*This review was originally published at Movie Mezzanine.
The opening two scenes of Lawrence Michael Levine’s Wild Canaries set the absurdist tone for the wry suspense and hilarity to come. In the first, a glove-clad man mysteriously enters the apartment of an old lady and eerily caresses her face; the setting portends violence, only for the woman to wake up and smile at his familiar face, which remains hidden to us. In the following scene, Noah (Levine) enters his own apartment, calling for his fiancée, Barri (Sophia Takal, Levine’s real-life partner) without a response. The setting again suggests a bloody discovery just around the corner until the fiancée jumps out and yells “I got you” repeatedly. This dichotomy between mystery and slapstick comedy pervades the Brooklyn-based hipster neo-noir.

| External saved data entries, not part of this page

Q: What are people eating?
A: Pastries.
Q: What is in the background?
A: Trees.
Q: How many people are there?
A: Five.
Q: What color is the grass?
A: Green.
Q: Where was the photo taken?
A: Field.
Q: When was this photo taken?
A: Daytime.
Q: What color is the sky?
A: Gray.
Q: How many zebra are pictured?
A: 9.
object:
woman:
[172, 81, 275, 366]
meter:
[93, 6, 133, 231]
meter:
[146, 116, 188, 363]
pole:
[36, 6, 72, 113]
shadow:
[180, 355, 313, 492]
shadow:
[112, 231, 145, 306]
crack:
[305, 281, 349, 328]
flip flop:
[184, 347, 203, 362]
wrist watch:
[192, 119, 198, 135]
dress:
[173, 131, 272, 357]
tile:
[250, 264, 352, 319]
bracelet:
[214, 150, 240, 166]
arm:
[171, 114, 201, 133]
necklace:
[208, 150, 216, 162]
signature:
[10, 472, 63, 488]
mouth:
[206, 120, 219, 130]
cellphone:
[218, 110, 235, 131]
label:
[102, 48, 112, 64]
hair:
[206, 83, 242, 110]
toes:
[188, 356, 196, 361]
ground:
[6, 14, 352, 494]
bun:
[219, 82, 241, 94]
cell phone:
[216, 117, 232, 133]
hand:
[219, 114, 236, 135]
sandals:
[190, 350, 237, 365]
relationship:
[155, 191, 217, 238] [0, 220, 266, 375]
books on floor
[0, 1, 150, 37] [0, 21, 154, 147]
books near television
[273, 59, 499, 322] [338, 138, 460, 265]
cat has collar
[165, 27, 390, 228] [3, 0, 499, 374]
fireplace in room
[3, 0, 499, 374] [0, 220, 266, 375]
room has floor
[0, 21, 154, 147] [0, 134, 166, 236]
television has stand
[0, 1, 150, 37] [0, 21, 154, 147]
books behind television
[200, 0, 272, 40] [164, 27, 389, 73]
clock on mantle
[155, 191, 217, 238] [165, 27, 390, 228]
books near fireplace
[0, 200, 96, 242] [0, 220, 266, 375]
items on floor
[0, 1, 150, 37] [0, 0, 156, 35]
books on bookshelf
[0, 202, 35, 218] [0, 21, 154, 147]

Although the young and engaged Barri and Noah put a ring on it, they lack the financial means or the emotional will to get married, and still share an apartment with Jean (Alia Shawkat), their lesbian friend. Barri is jobless and Noah is a filmmaker with a never-ending series of rejected pitches. He works closely with his former girlfriend, Eleanor (Annie Parisse), who left him for another woman, and is now being set up with Jean by Barri and Noah. Their neighbor, Sylvia (Marylouise Burke), is an old lady whose age—at least 80—is a matter of dispute, a disagreement that becomes rather significant after she’s found dead in her apartment. When her son, Anthony (Kevin Corrigan), begins to act strangely, Barri becomes suspicious of foul play, leading to a rapid conversation with Jean, who concocts various scenarios for his possible motives. Noah is unimpressed, but the plot only thickens further when Damien (Jason Ritter), the womanizing artist who owns their building, gets involved. He thereby becomes a secondary suspect to Jean and Barri and the object of Anthony’s separate photographic investigation.